Su Nuannuan se leva d'un bond, retroussa ses manches et marcha vers la porte d'un air féroce, en serrant les dents.
« À trop convoiter, on finit foudroyé. Aujourd'hui, je vais t'empêcher d'en profiter ; ou bien tu crois encore que je suis un kaki mou que tu peux presser à ta guise ? »
Honglian resta un instant interdite et, quand elle voulut retenir sa Maîtresse, il était déjà trop tard. Elle entendit seulement un vacarme monter de la cour. Quand elle se précipita dehors pour voir, Duan Tingxuan s'était déjà glissé dans la cuisine, poursuivi par Su Nuannuan. Peu après, il en ressortit avec deux galettes frites au sucre dans les mains, mais avant qu'il ait pu détaler, il reçut le balai de Su Nuannuan dans la jambe.
Le Jeune Marquis était très habile aux arts martiaux et ne prit pas ce petit dommage au sérieux. Ses deux galettes frites à la main, il courut jusqu'au-delà du portail, puis au-delà de la porte. Voyant Su Nuannuan plantée sur les marches, hors d'haleine, il sourit alors et dit :
« Si tu te sens fatiguée, alors n'en fais cuire que deux, mais pas moins : comment pourrait-on dire que moi, qui vais chez le Prince héritier au Palais de l'Est, je ne lui apporte qu'un seul canard laqué ? Cela ferait bien miteux et bien pingre. Et puis, comme je mangerais la plus grande partie du canard, est-ce que cela aurait l'air convenable ? Ma bonne Nuannuan, vu tous les ingrédients que je t'ai donnés ces jours-ci, tu me dois bien cette faveur. Quand viendra l'automne, j'irai à la chasse et je te rapporterai encore des chevreuils, des muntjacs et des cerfs. »
« Bah ! »
Su Nuannuan cracha par terre. Un goujat serait-il si généreux ? Depuis quand ne savait-elle pas ce que ce goujat avait en tête ?

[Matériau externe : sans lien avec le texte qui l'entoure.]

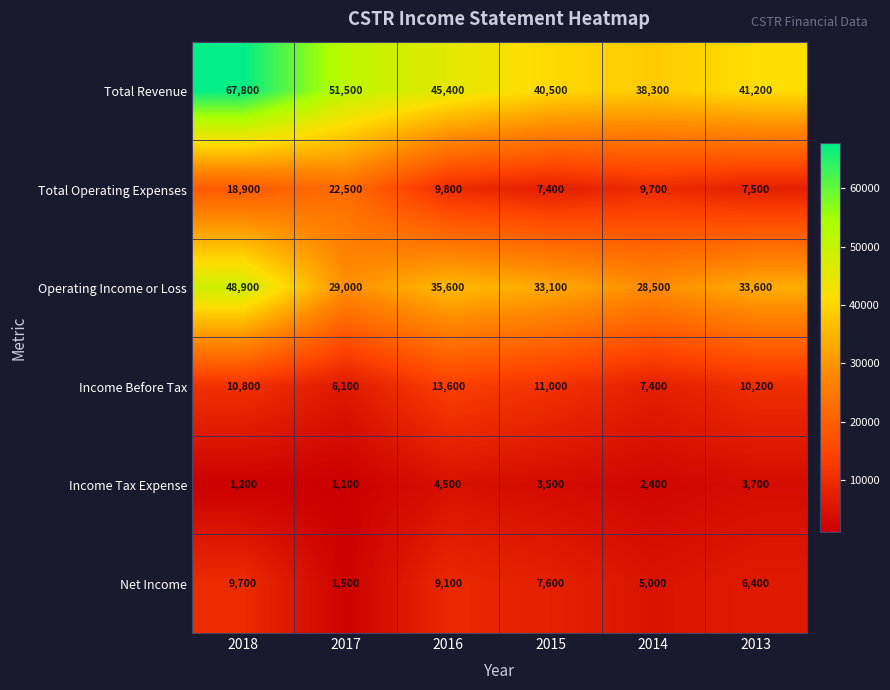

What is the difference between the second highest and minimum values in the Income Tax Expense series?

2600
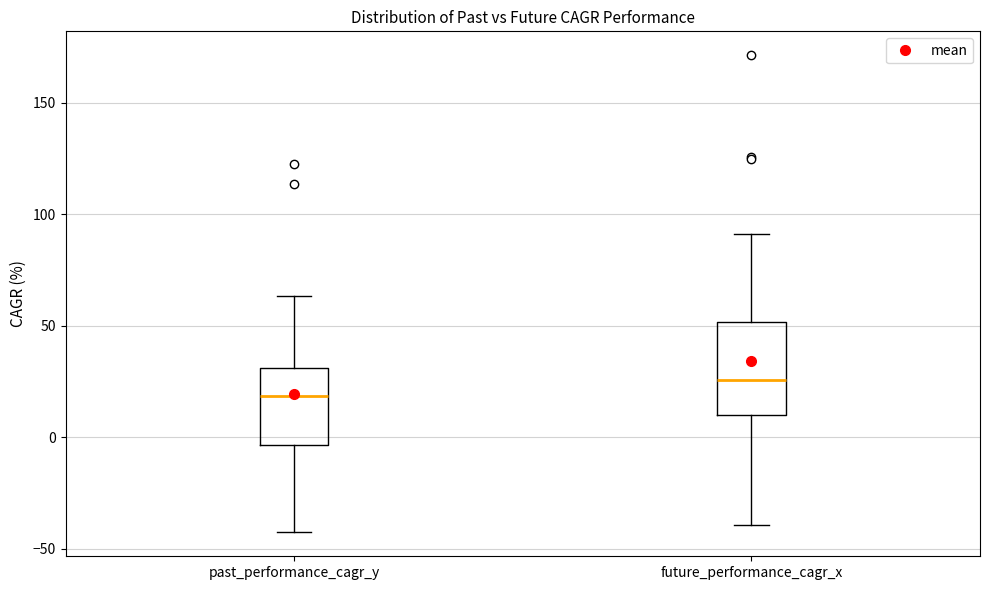

Which box's median line is the highest?

future_performance_cagr_x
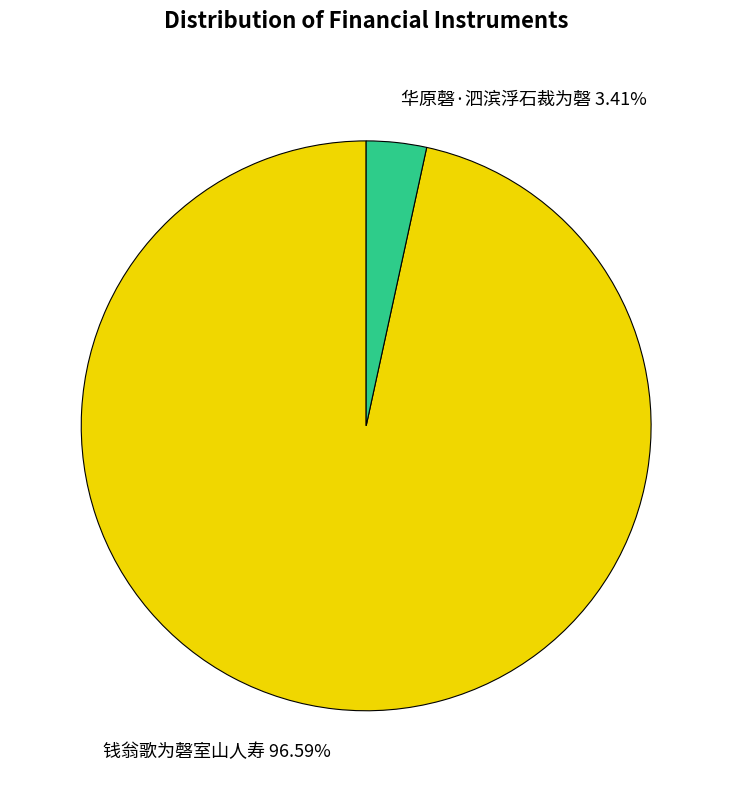

The 华原磬·泗滨浮石裁为磬 slice represents 3% of the pie. True or false?

True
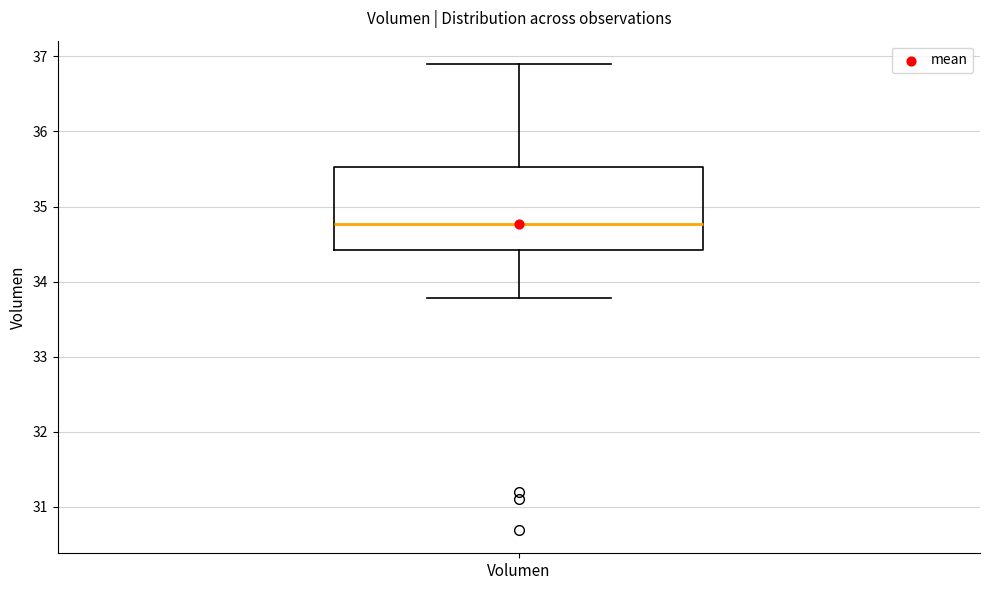

Read this box plot against the y-axis: the position of the median line, the range covered by the box, and the ends of both whiskers. The values are not printed on the chart, so give them approximately, as read against the axis.

median 34.8, box 34.4 to 35.5, whiskers 33.8 to 36.9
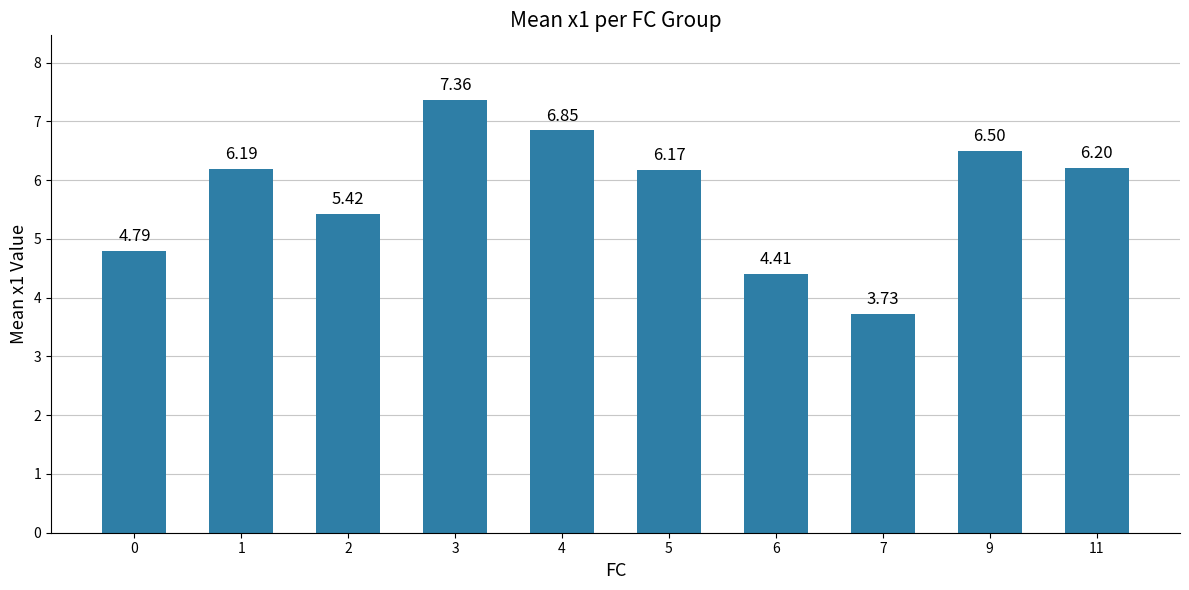

Are the bars grouped side by side (vs. stacked)?

No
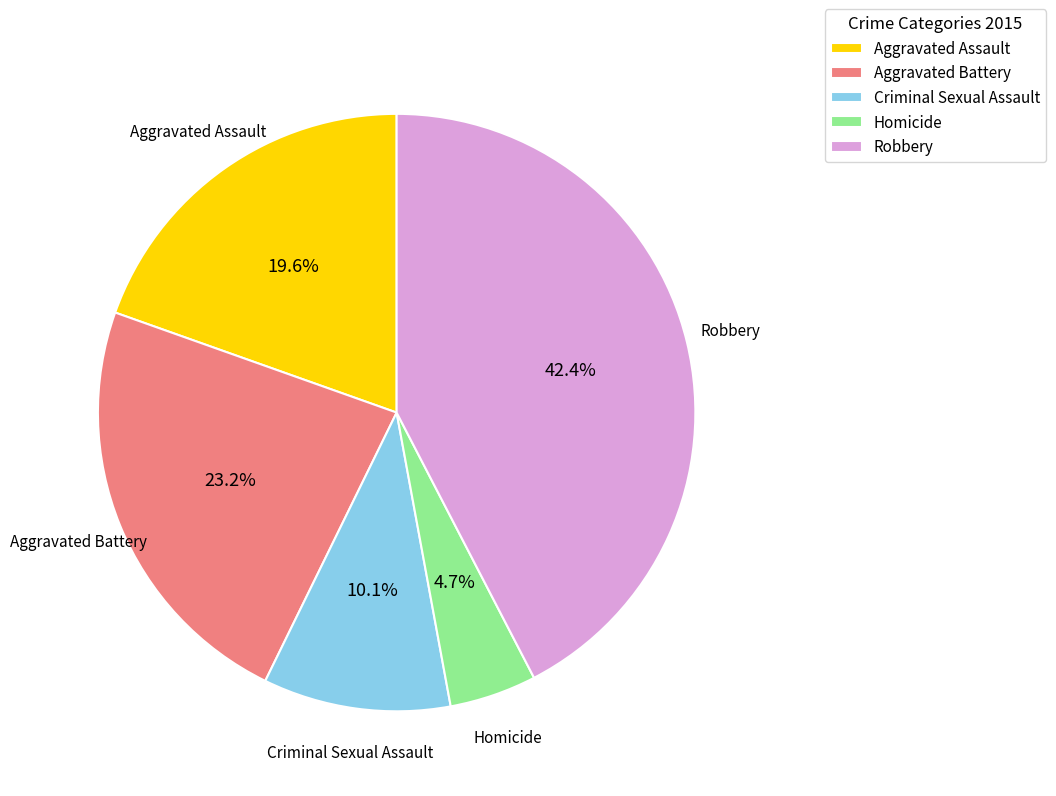

Does Aggravated Assault represent more than half of the total?

No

« Vous n'avez pas besoin de m'envoyer de gibier ; de toute façon, c'est moi qui me donne du mal, et à la fin, tout cela finit dans votre ventre. »
« Ne dis pas cela ; même si cela finit dans mon ventre, tu en manges bien toi aussi, non ? C'est ce qu'on appelle une situation où tout le monde gagne ; toi qui es si intelligente, comment peux-tu ne pas t'en apercevoir ? N'est-ce pas ? »
Duan Tingxuan souriait d'un air égrillard et secouait ses galettes frites.
« Bon, j'ai encore à faire, n'oublie pas les canards laqués. »
Sur ces mots, il fit résolument demi-tour et s'apprêtait à repartir en triomphe quand il entendit un souffle de vent derrière sa tête. Au moment critique, le Jeune Marquis inclina la tête, et un petit caillou frôla son oreille.